EXERCISE AIM: Put every line of text in the data below into a JSON list of strings, with one string per line and blank lines omitted. Leave the pictures out of the answer.

Items from a dataset
++++++++++++++++++++
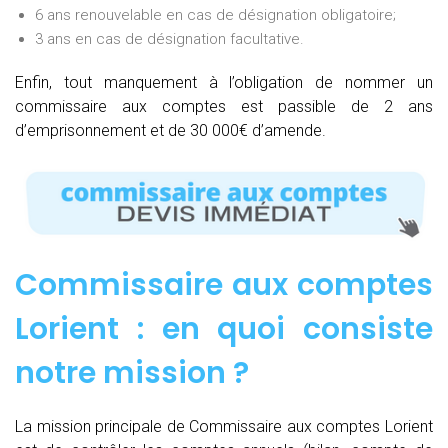
6 ans renouvelable en cas de désignation obligatoire;
3 ans en cas de désignation facultative.
Enfin, tout manquement à l’obligation de nommer un
commissaire aux comptes est passible de 2 ans
d’emprisonnement et de 30 000€ d’amende.
Commissaire aux comptes
Lorient : e
n quoi consiste
notre mission
?
La mission principale de Commissaire aux comptes Lorient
++++++++++++++++++++
ANSWER FOR THE TASK:
[
  "6 ans renouvelable en cas de désignation obligatoire;",
  "3 ans en cas de désignation facultative.",
  "Enfin, tout manquement à l’obligation de nommer un",
  "commissaire aux comptes est passible de 2 ans",
  "d’emprisonnement et de 30 000€ d’amende.",
  "Commissaire aux comptes",
  "Lorient : e",
  "n quoi consiste",
  "notre mission",
  "?",
  "La mission principale de Commissaire aux comptes Lorient"
]